▶ [Exercise aim]: Repeat the records exactly as given. Do not include the pictures.

▶ [Record excerpts]:
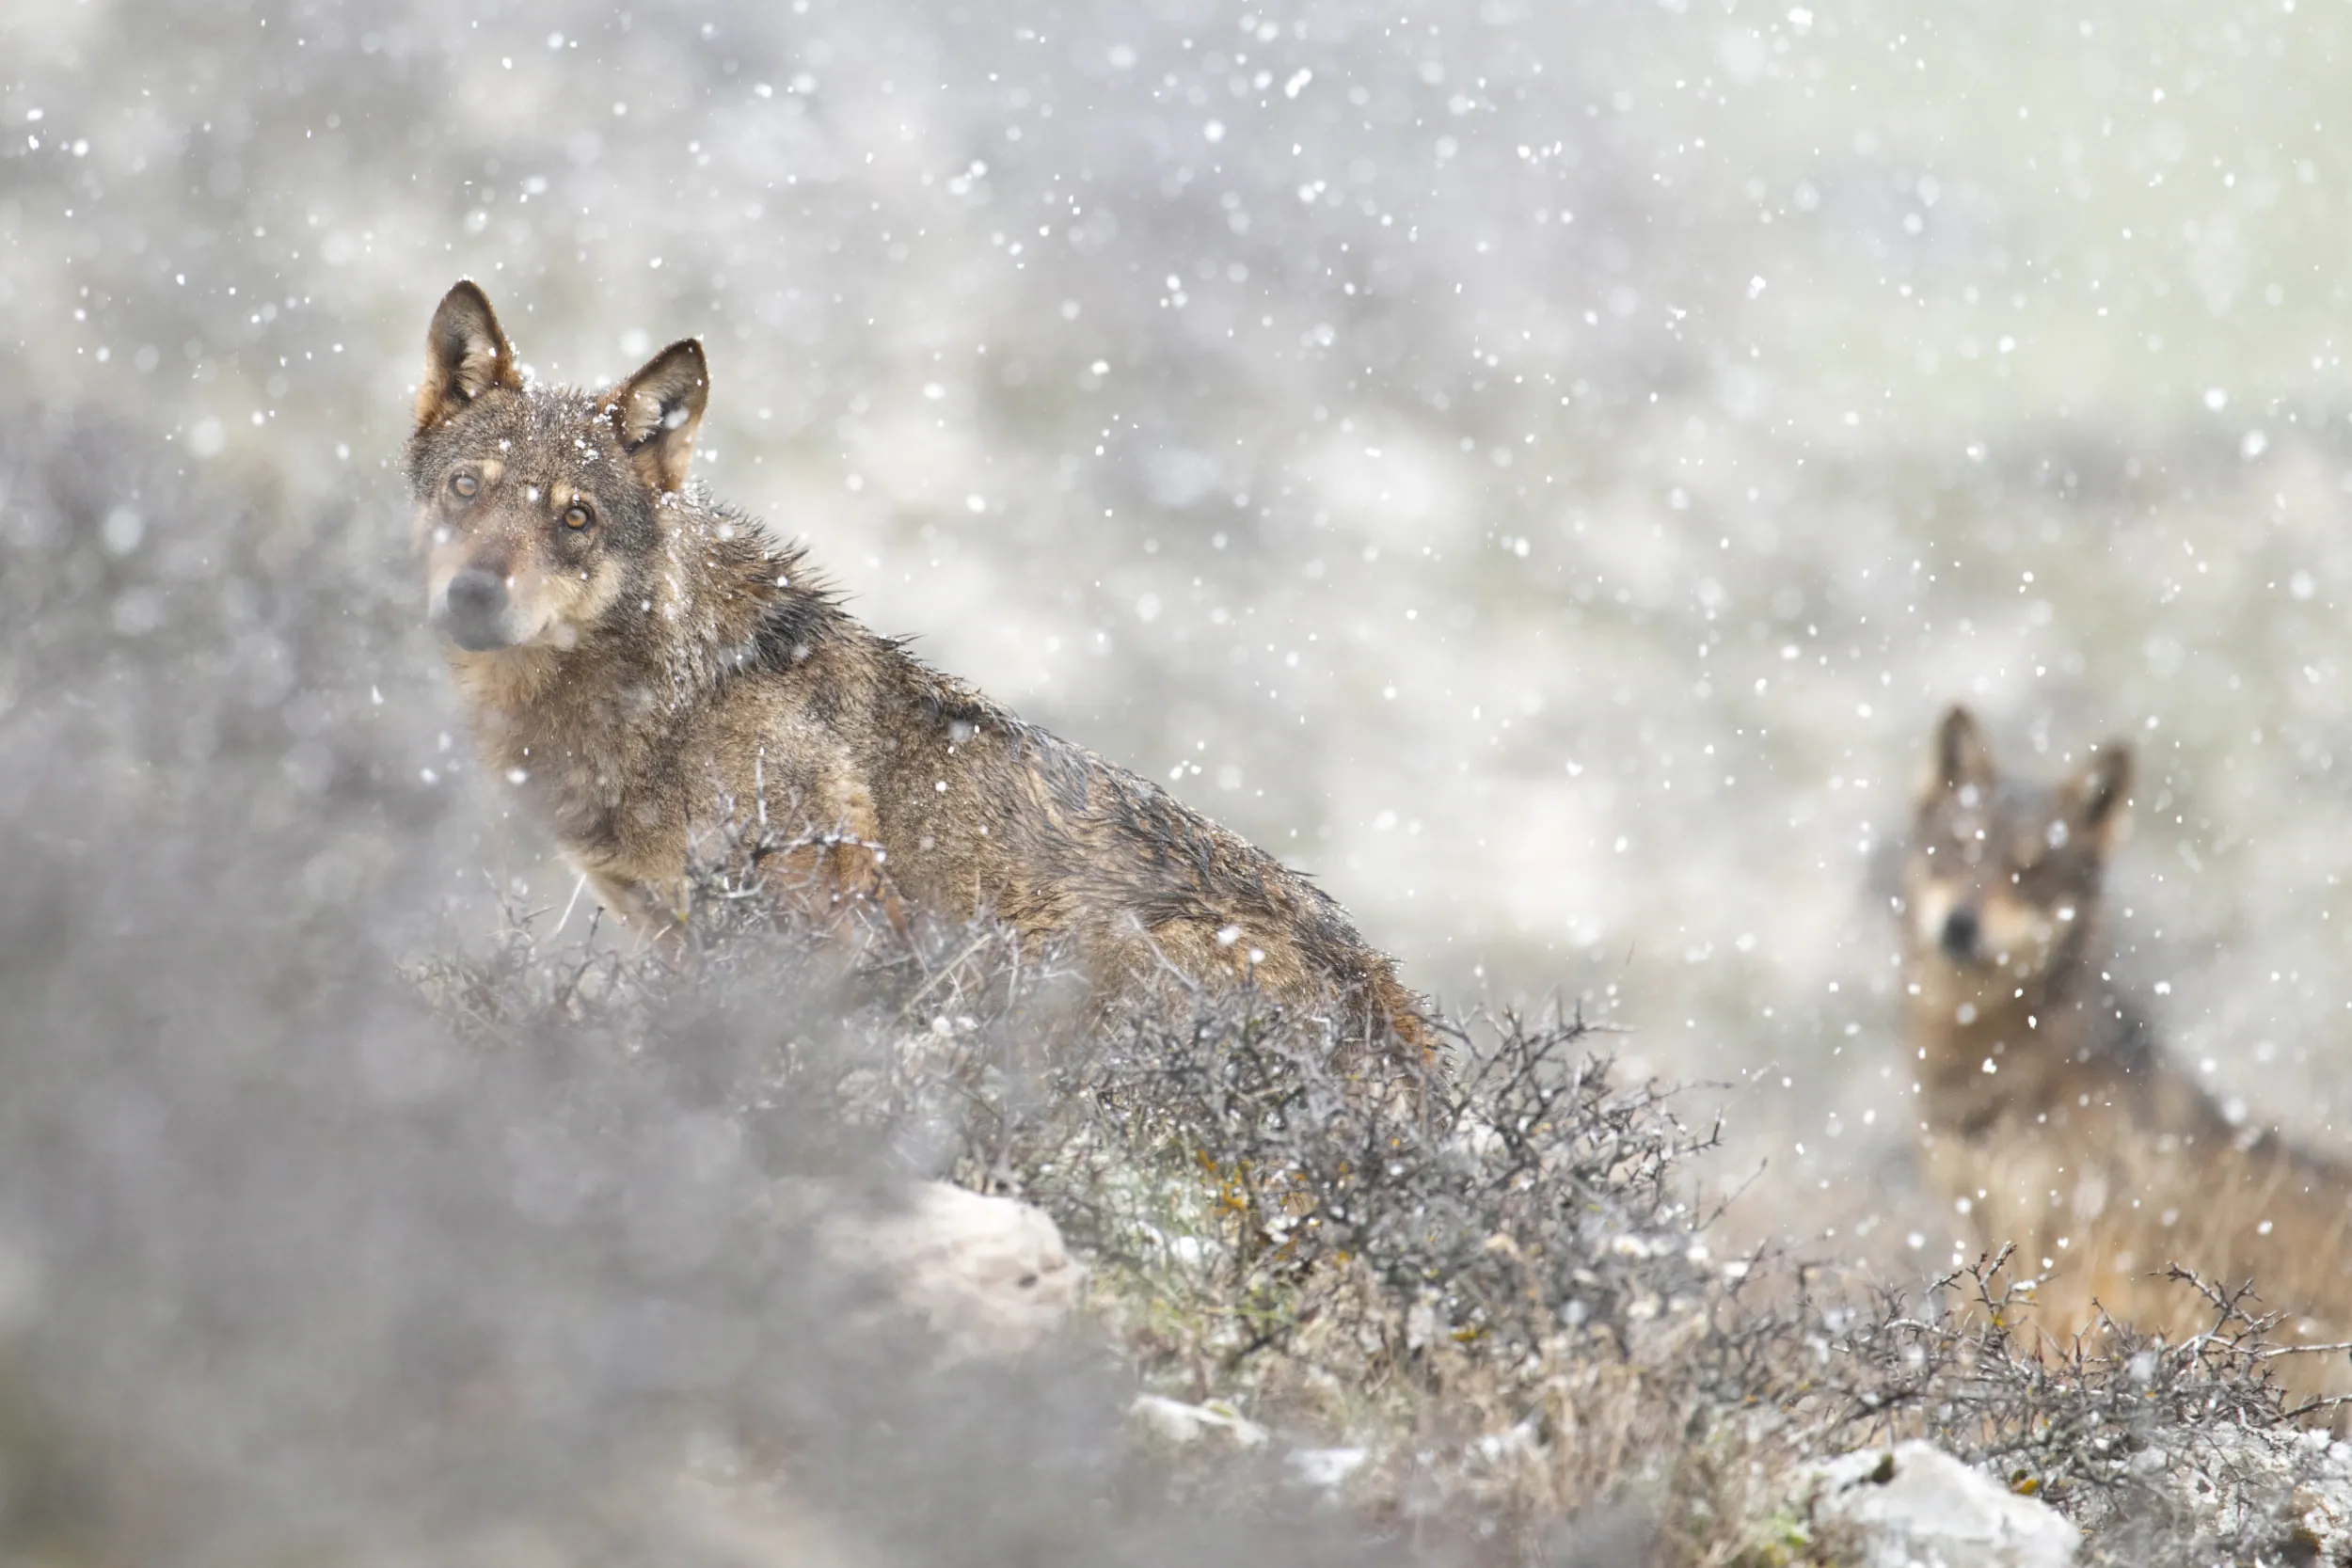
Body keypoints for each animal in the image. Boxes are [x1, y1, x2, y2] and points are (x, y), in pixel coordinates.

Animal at [406, 280, 1428, 1057]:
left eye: (575, 517)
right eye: (467, 488)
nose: (473, 595)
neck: (675, 694)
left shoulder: (827, 925)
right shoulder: (667, 932)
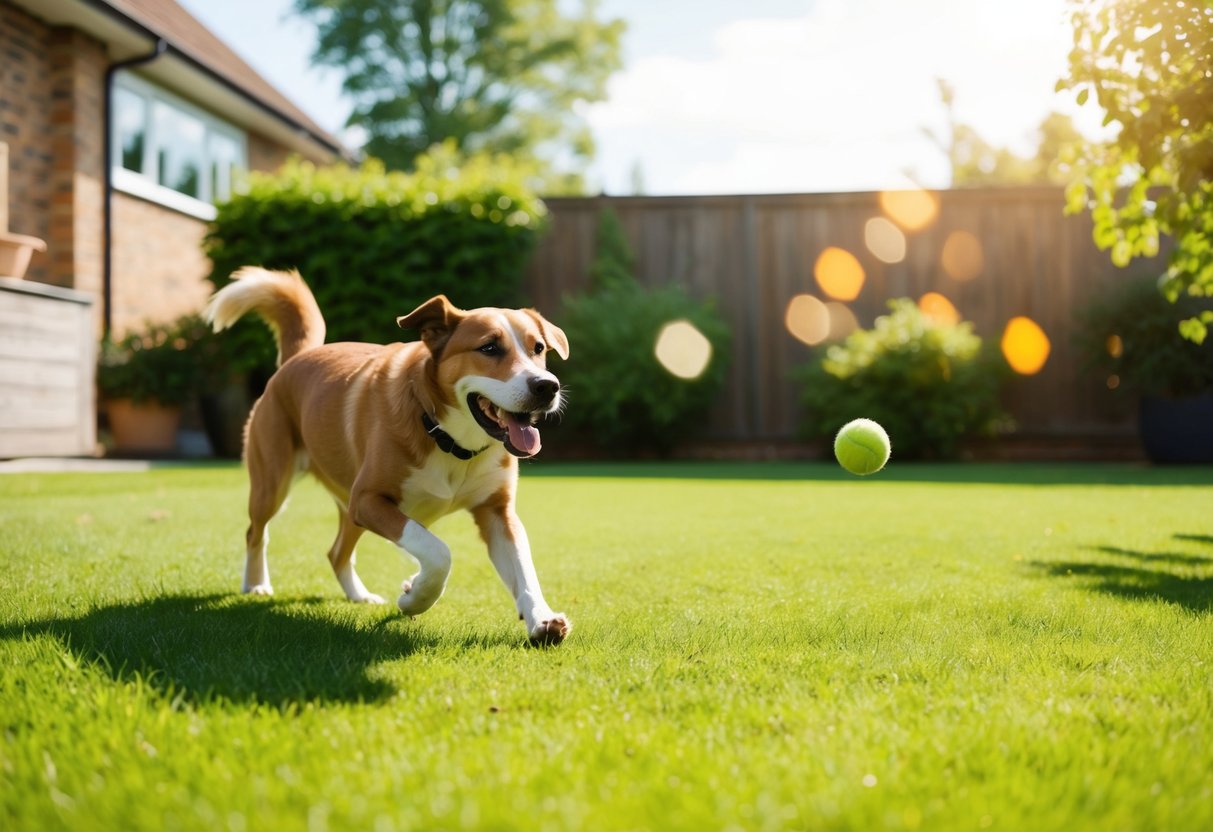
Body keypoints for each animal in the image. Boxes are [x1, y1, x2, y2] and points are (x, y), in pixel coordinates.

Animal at [206, 266, 570, 645]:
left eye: (538, 348)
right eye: (489, 347)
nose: (547, 386)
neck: (451, 441)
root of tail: (297, 358)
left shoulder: (497, 512)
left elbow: (523, 569)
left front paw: (541, 619)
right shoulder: (370, 499)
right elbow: (438, 552)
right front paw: (416, 597)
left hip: (349, 507)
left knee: (337, 552)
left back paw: (358, 595)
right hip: (275, 483)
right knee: (256, 532)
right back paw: (256, 584)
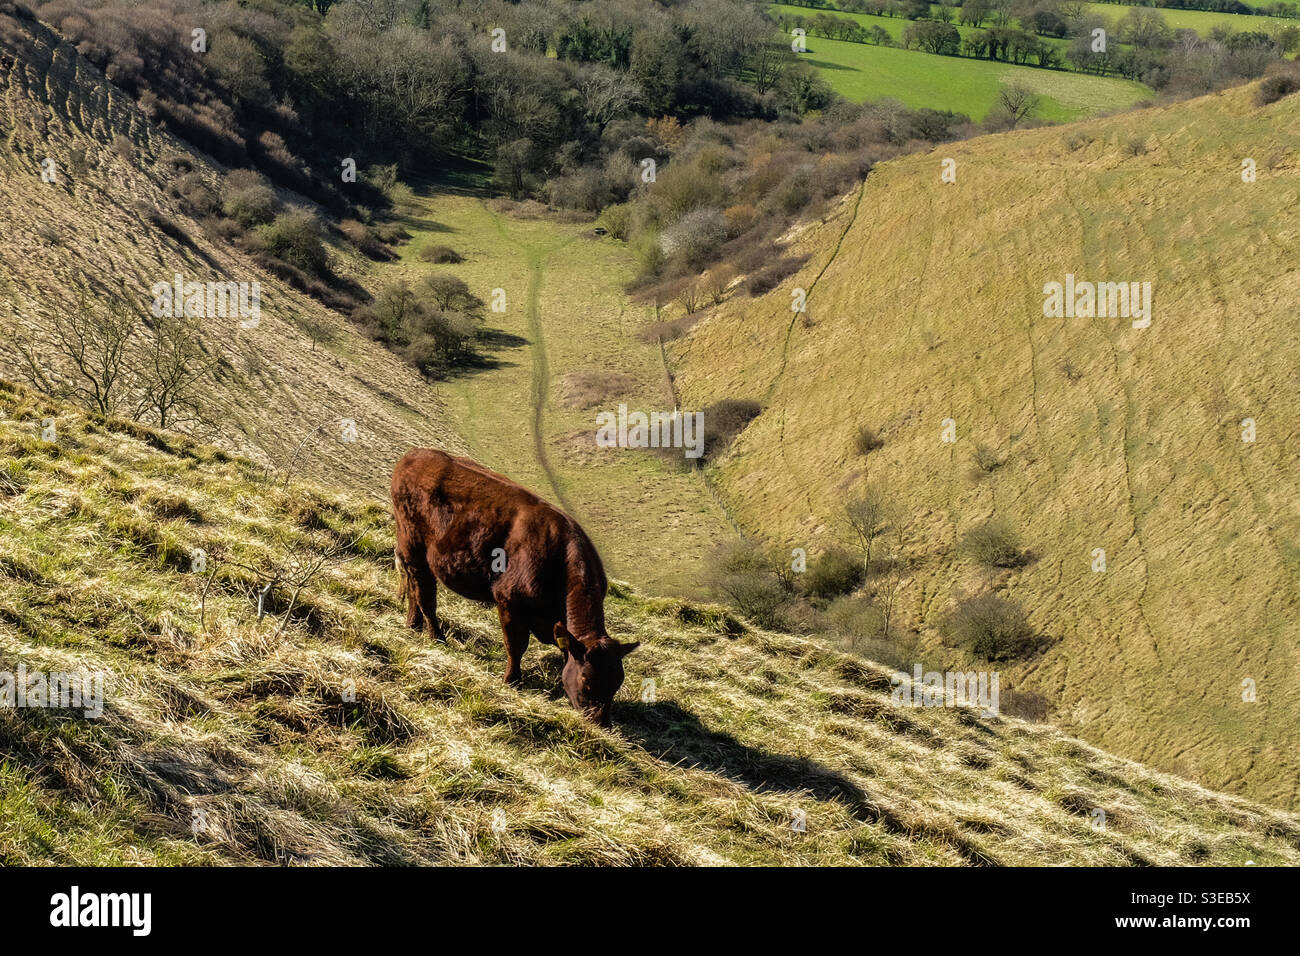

▶ [Task result]:
Body keypoints for each animal in the image. Boxes are [x1, y1, x2, y2] and points are (x, y), in pixel coordinates.

Animal at [406, 280, 1428, 1057]:
left eye: (575, 517)
right eye: (467, 488)
nose: (473, 595)
neck: (675, 694)
left shoulder: (827, 925)
right shoulder: (667, 932)
Body keypoints for each animal in the image. Boxes are [x1, y1, x2, y2] and points are (x, y), in pixel coordinates.

Animal at [206, 266, 570, 645]:
left eye: (538, 348)
right eye: (489, 347)
nose: (547, 386)
neck: (451, 441)
root of tail: (297, 358)
left shoulder: (497, 512)
left elbow: (523, 569)
left front paw: (541, 619)
right shoulder: (370, 499)
right elbow: (438, 552)
right front paw: (416, 597)
left hip: (349, 507)
left knee: (337, 552)
left back paw: (358, 595)
right hip: (275, 483)
right knee: (256, 532)
right back paw: (256, 584)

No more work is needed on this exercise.